Annual airshow in Vandalia, Ohio

The CenterPoint Energy Dayton Air Show is an annual event held at the Dayton International Airport in Vandalia, Ohio, eight miles north of Dayton, Ohio. From 2013 to 2019, the show has been held on a weekend in late June. Prior to 2013, and again starting in 2021, it was held in mid-July each year. The history of this flight exhibition dates back to 1910 and the Wright Company. Dayton is the hometown of the Wright brothers and is where Orville and Wilbur built their first powered aircraft. The show's main sponsor is CenterPoint Energy.

It is estimated that the 2010 Dayton Air Show attracted nearly 80,000 people and had a $5 million impact on the Dayton region's local economy. The 2012 show is estimated to have a $3 million impact on Dayton's economy.

There was no air show in 2020 due to the COVID-19 pandemic, but the show returned in July 2021.

==History==
The Dayton Air Fair began in 1975 after the "General Aviation Days" held at the Montgomery County Airport and a one-off open house at Wright-Patterson Air Force Base the year before were combined and relocated to Dayton Municipal Airport. The name of the event was changed to Dayton International Airshow and Trade Exposition in 1986, shortened to Dayton Air and Trade Show for 1988 and revised to United States Air and Trade Show in 1990.

Vectren, an energy company, held naming rights for the show from 2001 through 2019, when it was purchased and the title sponsor became CenterPoint Energy starting in 2021.

==US Air, Trade & Technology Conference and Exposition==
The US Air Trade and Technology Conference and Exposition (USATT) was initiated by Congressman Mike Turner to bring together contractors, subcontractors, governments and others to discuss issues pertaining to the aerospace industry.

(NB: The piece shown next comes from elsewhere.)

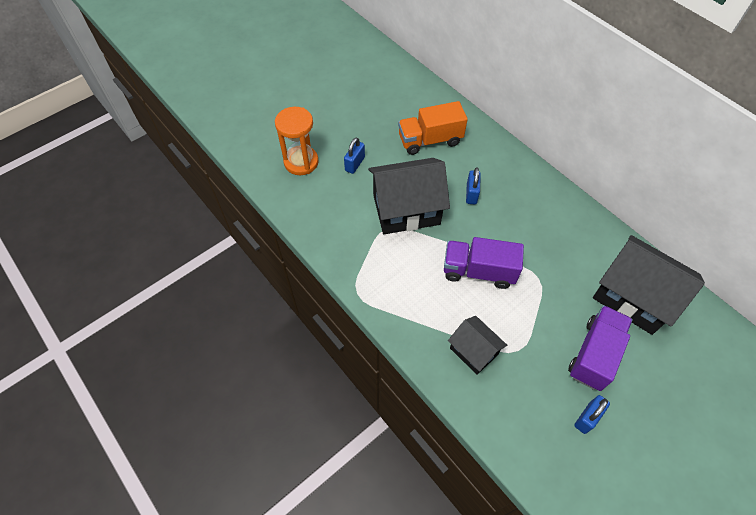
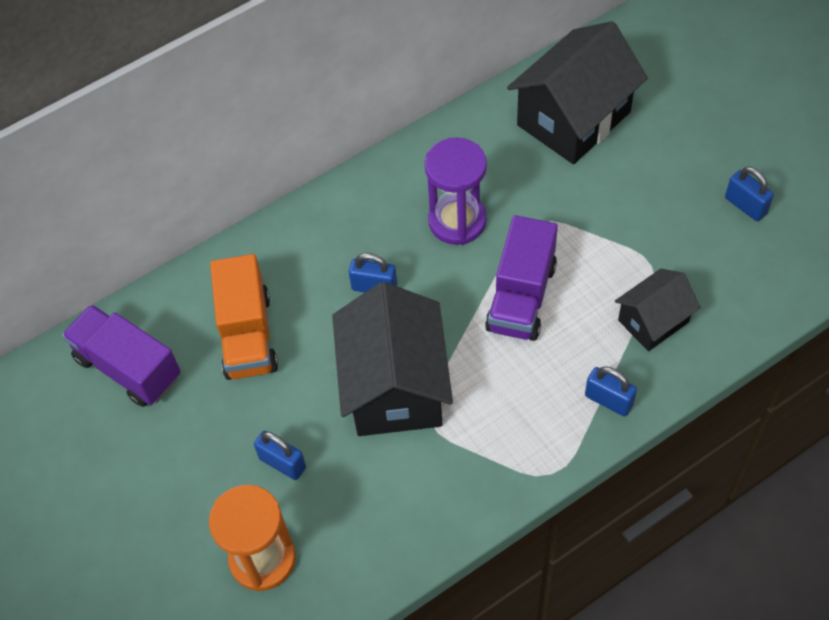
camera: 80 degrees left, 0 degrees up
(410, 324) = (608, 400): none -> blue padlock
(528, 232) = (457, 221): none -> purple hourglass
(594, 354) = (658, 179): purple truck -> purple truck (128, 367)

The program focuses on topics such as UAVs, human performance, sensors, and alternative fuels. Although the USATT takes place during the Dayton Air Show, it is not open to the public.

==Accidents and fatalities==
An accident during a stunt flight resulted in the death of Jim LeRoy, who was pronounced dead on 28 July 2007, in a military MEDEVAC helicopter while in transit to Miami Valley Hospital in Dayton, Ohio. The crash was attributed to pilot error.

On 22 June 2013, an airplane carrying wing walker Jane Wicker crashed at the air show, killing both Wicker and pilot Charlie Schwenker.

On 23 June 2017, the day before the air show, a General Dynamics F-16 Fighting Falcon jet of the United States Air Force Thunderbirds display team, had a mishap on landing. The plane ended up sliding off the runway and rolling upside down. Both the pilot and a team crew member were trapped in the airplane for one hour; the pilot suffered major injuries while the crew member had no visible injuries. The Thunderbirds canceled their scheduled performances for both days of the air show.

==Effect of weather on attendance==
Unusually high temperatures led to greatly decreased attendance for the 2012 show. As such, it was announced in October of that year that the 2013 show would be moved from July to June. That change continued through 2016 (18-19 June 2016). The previous year's air show had lost attendance as well due to weather, however, the loss was due to heavy rains, which also forced the temporary grounding of some acts. An estimated 51,000 spectators attended the 2016 show, a large increase from the 40,000 of the previous year. This was despite the absence of a scheduled headliner act, the Blue Angels, following that group's temporary grounding after one of its pilots died in a crash on June 2.